The project also was given a $23,000 grant by the UA Women's Giving Circle and a $464,000 grant by the Arkansas Natural Resources Commission to support the design phase, according to the press release.
"I am very proud of the project," said Kendall Curlee, director of communications for the UA School of Architecture. "The community design center has won so much for sustainable development that it raises our national awareness for the school.
"The planet is growing, and we need to find a way to live light on the land," she said. "This kind of development is very important."
The Porchscapes plan means residents will benefit from a "shared street" - on track to be the first of its kind in the U.S. - that promotes community, slows down cars and soaks up stormwater like a sponge, according to the press release.
There are four overreaching principles of the project: density and compactness, walkable streets, street network and access to public space, and solar orientation, according to the ASLA Web site.
"The University of Arkansas is taking a leadership role with this low-impact development project," said Bobby Hernandez, community planner for the Environmental Protection Agency's Region 6, which includes Texas, Arkansas, Oklahoma, Louisiana and New Mexico, according to the press release.
"I don't know of any other project that we've funded in our region that comes close to what the university has done in demonstrating low-impact development's role in decreasing stormwater runoff," he said in the press release. "This is a great example to other communities."
A wet meadow, rainwater gardens, bioswales, and pervious parking and street surfaces will absorb and treat stormwater on site, a key goal in low-impact development.
With no curbs, gutters and pipes needed, infrastructure costs are cut by half, said Stephen Luoni, director of the Community Design Center, in the press release.
Architecture students Keith Wheeler and Russell Worley were charged with designing homes for the neighborhood, and focused on the porch to meet Habitat for Humanity's request for low-cost, one-story homes, according to the press release.
The students' spacious screened porches extend housing square footage at one-quarter the cost of conditioned space and provide variety to the streetscape, according to a press release.

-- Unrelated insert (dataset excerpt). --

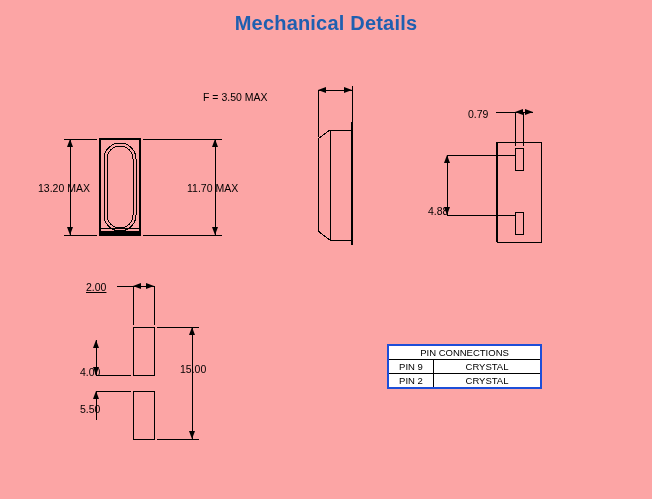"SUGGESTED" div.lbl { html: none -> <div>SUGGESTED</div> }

Streets become part of the runoff treatment train, and eliminates expensive curbs, gutters, pipes and catch basins found in conventional systems, which can cut costs by 40 percent, according to the ASLA Web site.
"What began as a strong idea became a visionary statement for a community," said the 2008 Professional Awards Jury, according to the ASLA Web site.
"The landscape architect took a fresh approach to a simple issue and solved it with leading edge sustainable strategies."